## Your instructions:
The response must contain every line of the records that follow, duplicated exactly.

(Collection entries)
- - -
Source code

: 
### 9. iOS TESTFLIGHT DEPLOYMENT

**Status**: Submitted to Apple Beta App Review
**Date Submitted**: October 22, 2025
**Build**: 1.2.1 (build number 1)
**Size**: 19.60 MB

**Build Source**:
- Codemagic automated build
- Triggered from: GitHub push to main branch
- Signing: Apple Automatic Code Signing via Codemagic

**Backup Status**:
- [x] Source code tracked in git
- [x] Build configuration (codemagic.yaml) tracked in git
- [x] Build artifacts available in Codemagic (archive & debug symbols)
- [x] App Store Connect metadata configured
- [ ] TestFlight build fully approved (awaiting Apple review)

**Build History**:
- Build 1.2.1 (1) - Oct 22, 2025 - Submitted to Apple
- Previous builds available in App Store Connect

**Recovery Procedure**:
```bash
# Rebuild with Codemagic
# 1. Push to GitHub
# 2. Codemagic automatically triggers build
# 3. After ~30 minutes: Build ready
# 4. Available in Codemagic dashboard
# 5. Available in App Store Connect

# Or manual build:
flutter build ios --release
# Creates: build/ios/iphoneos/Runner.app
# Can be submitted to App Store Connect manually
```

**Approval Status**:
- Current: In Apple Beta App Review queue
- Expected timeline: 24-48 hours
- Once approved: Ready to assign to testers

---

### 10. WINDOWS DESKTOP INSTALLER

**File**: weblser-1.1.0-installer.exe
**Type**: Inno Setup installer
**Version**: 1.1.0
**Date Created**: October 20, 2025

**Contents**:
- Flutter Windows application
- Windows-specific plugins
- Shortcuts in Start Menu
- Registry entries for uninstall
- - -
## Exercise answer:
Source code

: 
### 9. iOS TESTFLIGHT DEPLOYMENT

**Status**: Submitted to Apple Beta App Review
**Date Submitted**: October 22, 2025
**Build**: 1.2.1 (build number 1)
**Size**: 19.60 MB

**Build Source**:
- Codemagic automated build
- Triggered from: GitHub push to main branch
- Signing: Apple Automatic Code Signing via Codemagic

**Backup Status**:
- [x] Source code tracked in git
- [x] Build configuration (codemagic.yaml) tracked in git
- [x] Build artifacts available in Codemagic (archive & debug symbols)
- [x] App Store Connect metadata configured
- [ ] TestFlight build fully approved (awaiting Apple review)

**Build History**:
- Build 1.2.1 (1) - Oct 22, 2025 - Submitted to Apple
- Previous builds available in App Store Connect

**Recovery Procedure**:
```bash
# Rebuild with Codemagic
# 1. Push to GitHub
# 2. Codemagic automatically triggers build
# 3. After ~30 minutes: Build ready
# 4. Available in Codemagic dashboard
# 5. Available in App Store Connect

# Or manual build:
flutter build ios --release
# Creates: build/ios/iphoneos/Runner.app
# Can be submitted to App Store Connect manually
```

**Approval Status**:
- Current: In Apple Beta App Review queue
- Expected timeline: 24-48 hours
- Once approved: Ready to assign to testers

---

### 10. WINDOWS DESKTOP INSTALLER

**File**: weblser-1.1.0-installer.exe
**Type**: Inno Setup installer
**Version**: 1.1.0
**Date Created**: October 20, 2025

**Contents**:
- Flutter Windows application
- Windows-specific plugins
- Shortcuts in Start Menu
- Registry entries for uninstall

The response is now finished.